Working data >>
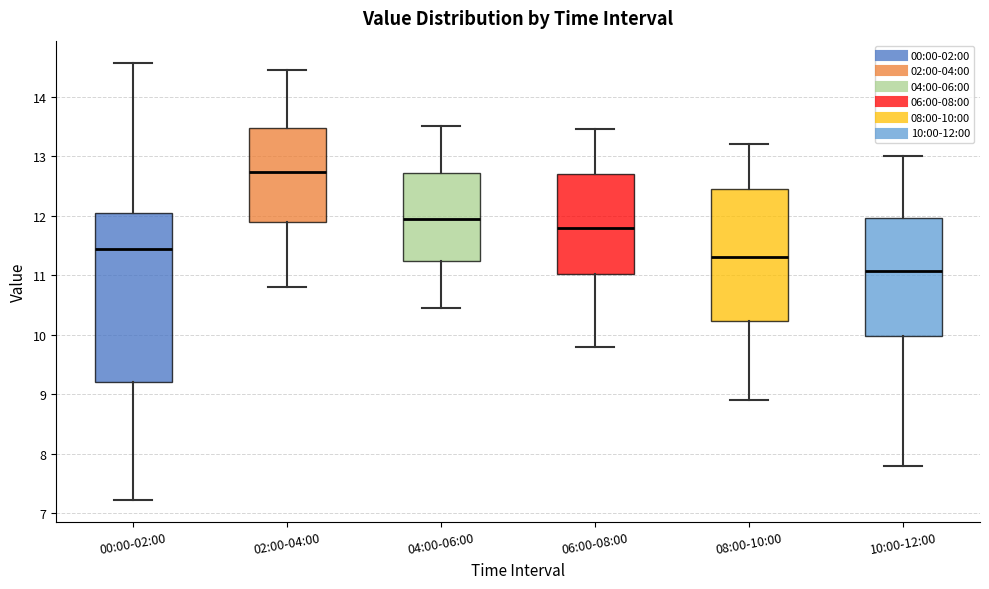

Where does the lower whisker of the box for 04:00-06:00 end on the y-axis? The values are not printed on the chart, so give them approximately, as read against the axis.

10.5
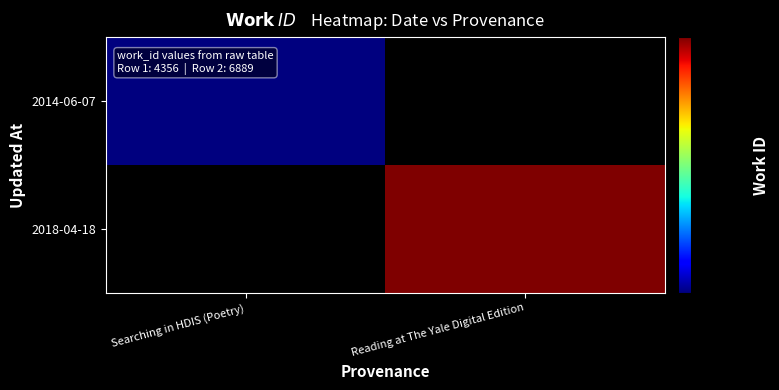

How many data points does each series have?

2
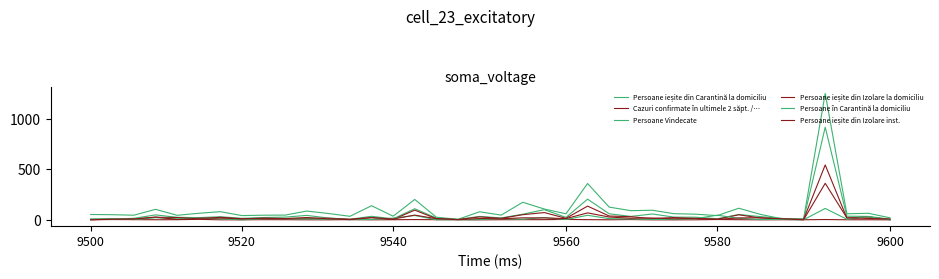

Does the chart have visible grid lines?

No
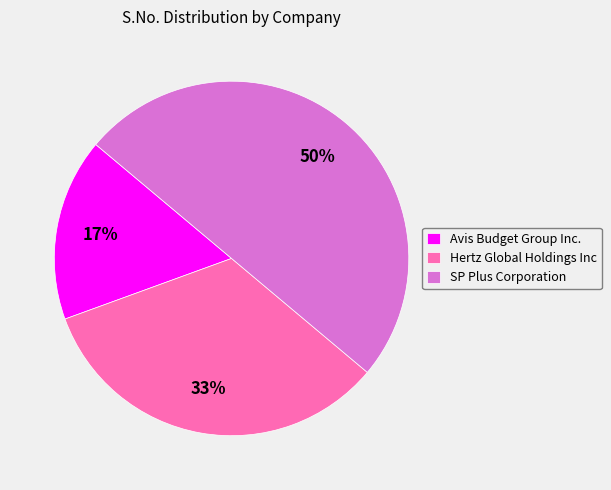

What percentage is the Hertz Global Holdings Inc slice, to the nearest percent?

33%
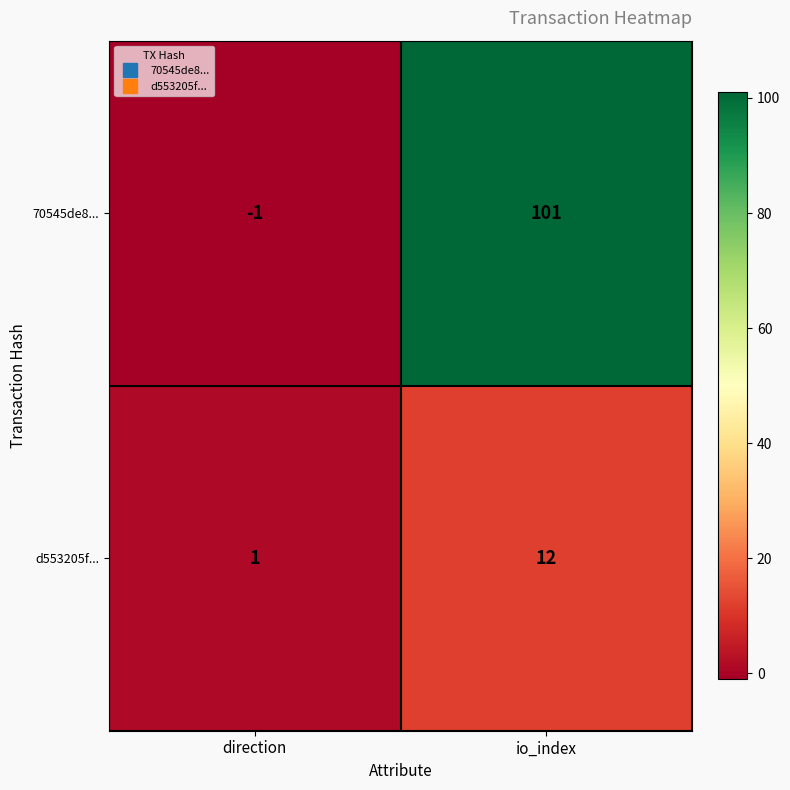

Reading left to right, list all the values displayed in this chart.

70545de8...: direction=-1	io_index=101
d553205f...: direction=1	io_index=12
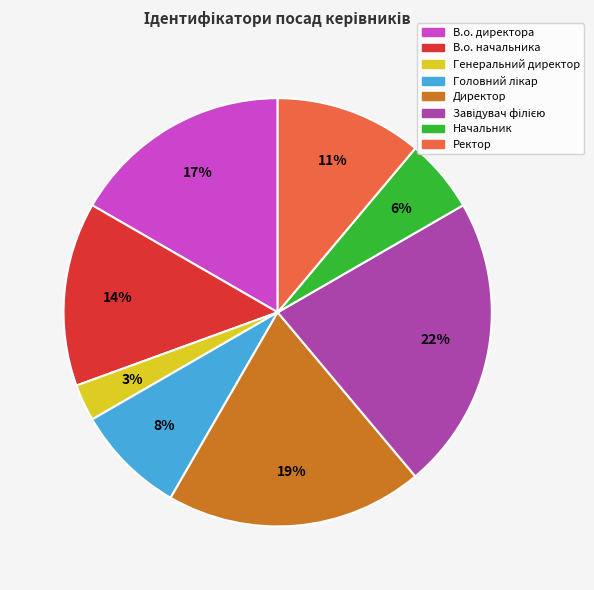

What percentage is the Ректор slice, to the nearest percent?

11%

Exercise requirements >> Render every non-blank line of the entries above as a Markdown table, with the columns Row and Line holding a running number and the line itself. Leave the picture lines out.

Response >>
| Row | Line |
|---|---|
| 1 | Where does the lower whisker of the box for 04:00-06:00 end on the y-axis? The values are not printed on the chart, so give them approximately, as read against the axis. |
| 2 | 10.5 |
| 3 | How many data points does each series have? |
| 4 | 2 |
| 5 | Does the chart have visible grid lines? |
| 6 | No |
| 7 | What percentage is the Hertz Global Holdings Inc slice, to the nearest percent? |
| 8 | 33% |
| 9 | Reading left to right, list all the values displayed in this chart. |
| 10 | 70545de8...: direction=-1	io_index=101 |
| 11 | d553205f...: direction=1	io_index=12 |
| 12 | What percentage is the Ректор slice, to the nearest percent? |
| 13 | 11% |